British TV channels are locked in a battle with the monarchy over who controls the historical record of commemorating Queen Elizabeth II, after Buckingham Palace insisted broadcasters could only keep an hour of footage for future use.
BBC, ITV and Sky News They were given until Monday to produce a 60-minute clip collection they would like to keep from the festive events that take place during the Queen’s 10 days of mourning. The royal family will then consider whether to veto any proposed inclusions.
Once the process is complete, the vast majority of other footage from the festive events will then be taken out of circulation. Any news outlets wishing to use unapproved videos would have to apply to the royal family on a case-by-case basis, even for material that has already been broadcast to tens of millions of people.
“It’s completely illogical and meaningless,” said one journalist familiar with the negotiations. “We are angry because they are trying to limit how people can relive dismal but important historical events.”
The negotiations shed more light on how the royal family has shaped news coverage of the Queen’s death. Former ITN editor Stuart Purvis said the policy amounts to self-censorship.
Buckingham Palace did not respond to a request for comment.
The Guardian newspaper had earlier revealed the palace Vetoed several sections of the Queen’s memorial service and ban their reuse in news reports and social media clips. The royal staff had a WhatsApp group that included top executives from BBC, ITV and Sky News which they used to control which footage could be used. A member of the royal family will send a message every five minutes either approving or rejecting the use of the previous video.
There was reluctant acceptance of this approach among British broadcasters, particularly when the Palace suggested that the footage was intrusive into the personal grief of members of the royal family. But the battle has now turned over who controls the historical narrative of the Queen’s death.
One reporter said, “We all get moments of individual distress that we may not want to reconsider. This is a different decision than needing to remove a wide shot.”
According to sources in the broadcasters, the palace said they could retain the rights to show up to 12 minutes of footage from Westminster Abbey’s hour-long funeral service, 12 minutes of the Windsor Castle referral service and just a few minutes of each of the various vigils held during The Queen’s coffin is in Westminster Hall in London and St Giles’ Cathedral in Edinburgh.
One point of contention is the palace’s assertion that it has a veto over the use of footage from King Charles III’s accession council. This was the long event in which the new king was officially proclaimed in a televised ceremony involving senior politicians, under the direction of Benny Mordaunt.
Broadcasters have been told that they are allowed to hold a maximum of 12 minutes of footage of this important constitutional occasion. The longer sections will need to be scanned with the royal family.
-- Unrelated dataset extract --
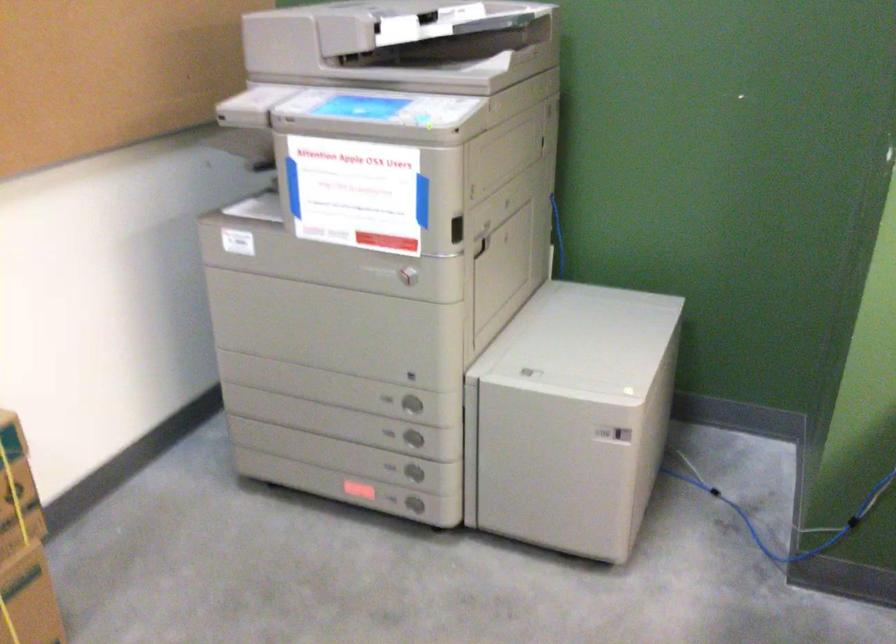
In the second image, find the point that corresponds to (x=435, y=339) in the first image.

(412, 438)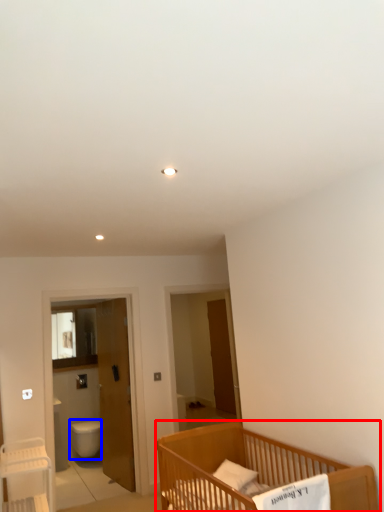
Question: Which point is closer to the camera, infant bed (highlighted by a red box) or toilet bowl (highlighted by a blue box)?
The concern is that a royal veto will be used to remove somewhat embarrassing moments from the historical record. At one time, the king was seen as annoyed by Having a pen on the table in the accession board. The palace is also believed to have raised concerns over a shot from Westminster Hall that showed Mike Tindall, husband of the Queen’s granddaughter Zara Phillips, checking his watch while observing the Queen lying in state.
Purvis told LBC he had concerns that the royal family had confirmed their ability to retroactively take the footage out of circulation. “Once it’s moved, once we’ve taped into our homes and our video recorders and suddenly we’re told some sequences didn’t happen, we can’t show them again and that’s unreal,” he said.
“There is no other way to explain it other than effective censorship but essentially self-censorship. It was a great cover and I think the minors would reflect that they made a mistake.”